### WHAT NEEDS TO BE DONE
Print verbatim the lines of the entries from the one containing "left knee: (465, 477)" to the last, inclusive, and no others.

= = = = = = =

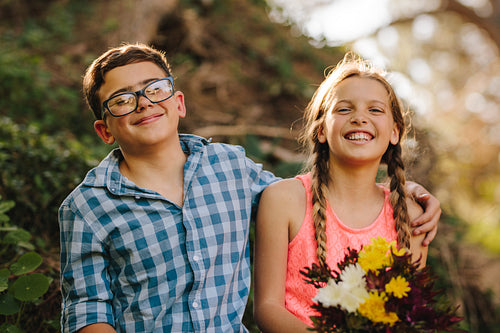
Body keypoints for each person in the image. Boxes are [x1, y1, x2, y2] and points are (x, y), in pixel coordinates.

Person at [59, 44, 440, 333]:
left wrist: (410, 191)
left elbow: (320, 195)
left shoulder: (230, 168)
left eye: (154, 89)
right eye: (123, 100)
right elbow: (88, 307)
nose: (143, 103)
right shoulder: (87, 207)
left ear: (178, 102)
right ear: (104, 129)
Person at [253, 54, 431, 332]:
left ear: (395, 132)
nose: (360, 118)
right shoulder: (284, 200)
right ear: (321, 129)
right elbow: (266, 308)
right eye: (344, 109)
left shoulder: (411, 215)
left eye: (375, 110)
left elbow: (409, 315)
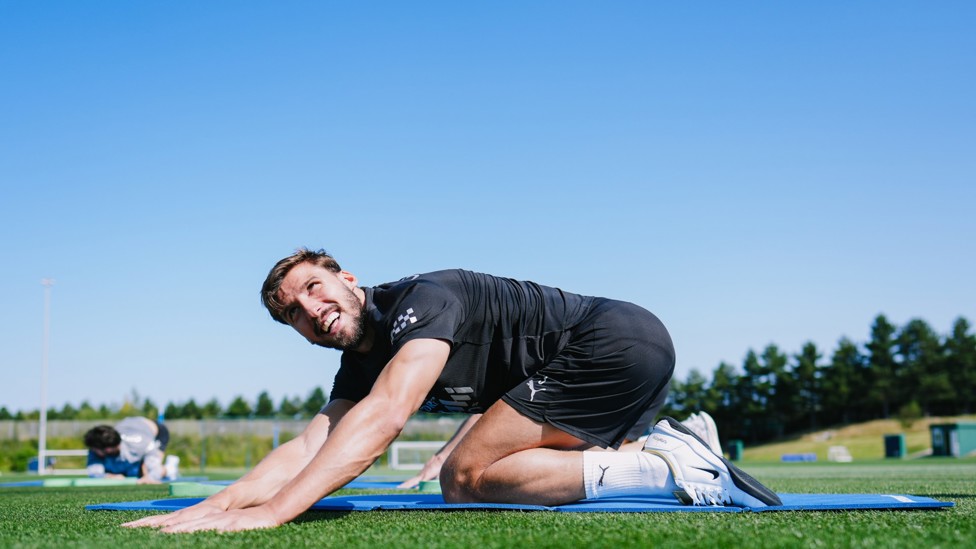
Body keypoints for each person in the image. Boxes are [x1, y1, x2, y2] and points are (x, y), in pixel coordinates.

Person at [125, 248, 779, 533]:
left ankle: (670, 467)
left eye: (315, 286)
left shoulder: (419, 300)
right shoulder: (359, 357)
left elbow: (385, 416)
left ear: (349, 277)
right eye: (294, 310)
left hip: (613, 341)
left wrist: (274, 513)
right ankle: (661, 450)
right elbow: (311, 443)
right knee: (496, 469)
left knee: (465, 477)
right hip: (627, 358)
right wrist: (224, 502)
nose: (311, 307)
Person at [84, 417, 172, 484]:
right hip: (131, 427)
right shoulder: (100, 446)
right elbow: (94, 472)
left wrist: (150, 477)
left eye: (94, 449)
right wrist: (110, 476)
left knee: (150, 470)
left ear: (107, 449)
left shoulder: (138, 444)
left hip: (155, 430)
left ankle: (170, 468)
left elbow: (154, 465)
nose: (92, 451)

= = = = = = =

### EXERCISE OUTPUT
left knee: (465, 477)
right hip: (627, 358)
right wrist: (224, 502)
nose: (311, 307)
Person at [84, 417, 172, 484]:
right hip: (131, 427)
right shoulder: (100, 446)
right elbow: (94, 472)
left wrist: (150, 477)
left eye: (94, 449)
right wrist: (110, 476)
left knee: (150, 470)
left ear: (107, 449)
left shoulder: (138, 444)
left hip: (155, 430)
left ankle: (170, 468)
left elbow: (154, 465)
nose: (92, 451)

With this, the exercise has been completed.